As funeral directors, Andrew Ternes and Lindsay Cameron, of Mornington Peninsula Funerals, tell of another compelling reason to document certain details of your life. Information relating to you, your parents and any marriages and children you’ve had, are legally required for the Registry of Births, Deaths and Marriages. Recording these details and placing them with your will can save your family or executors the trouble of searching for this information at what can often be a stressful time.

While these details can certainly be woven into your story, they can also be documented in a funeral pre-planning booklet.
A complimentary copy of the Mornington Peninsula Funerals Pre-planning book can be downloaded from www.mpfunerals.com.au, or mailed out, upon request.

In their experience as funeral directors, Andrew and Lindsay have felt privileged to hear people’s stories as they’ve sat with families to arrange services. The colleagues, who met whilst working for a large funeral organisation, had both individually identified the need for a truly local, independent provider to offer a more personalised service at a fair price. This was a vibe amongst members of the community as well.

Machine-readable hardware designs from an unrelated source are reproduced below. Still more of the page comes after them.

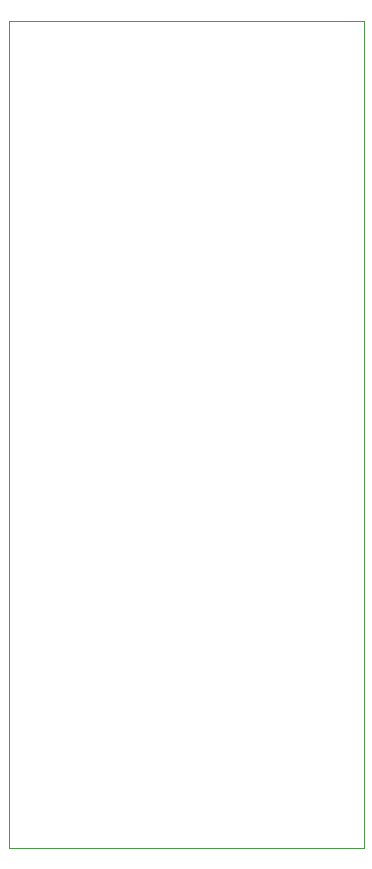
<source format=gbr>
%TF.GenerationSoftware,KiCad,Pcbnew,(5.1.10)-1*%
%TF.CreationDate,2022-02-04T18:44:23-05:00*%
%TF.ProjectId,BIGRIG_OUTPUT,42494752-4947-45f4-9f55-545055542e6b,rev?*%
%TF.SameCoordinates,Original*%
%TF.FileFunction,Profile,NP*%
%FSLAX46Y46*%
G04 Gerber Fmt 4.6, Leading zero omitted, Abs format (unit mm)*
G04 Created by KiCad (PCBNEW (5.1.10)-1) date 2022-02-04 18:44:23*
%MOMM*%
%LPD*%
G01*
G04 APERTURE LIST*
%TA.AperFunction,Profile*%
%ADD10C,0.050000*%
%TD*%
G04 APERTURE END LIST*
D10*
X40000000Y-100000000D02*
X40000000Y-30000000D01*
X70000000Y-100000000D02*
X40000000Y-100000000D01*
X70000000Y-30000000D02*
X70000000Y-100000000D01*
X40000000Y-30000000D02*
X70000000Y-30000000D01*
M02*

</source>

After much consideration and discussion, the two men realised that together they could start their own funeral home. Along with Andrew’s wife, Julie, they worked on the architectural layout and interior design, then applied for the necessary permits from council and other statutory bodies. The two friends donned their overalls and got to work building the offices, meeting rooms and a mortuary while Julie created the website, set up the office and tended to their cuts and bruises! Then together they recruited the right team and developed a business plan and way of working which incorporates their experience, ethics and personal integrity.

The trio launched Mornington Peninsula Funerals at a time when the industry was under intense media scrutiny. As Andrew describes it “There’s a general uneasiness in the community regarding funeral companies, and we want people to feel confident that, with us, they and their loved ones will be treated with respect and compassion when the inevitable occurs. As a small, family-owned and operated business, we offer continuity of care right through until our ‘guests of honour’ reach their final destination.”

So please, before you reach your final destination, share your stories. Discuss them if you can and have meaningful conversations with your family and others about your heritage, or at least document the stories for them to read later.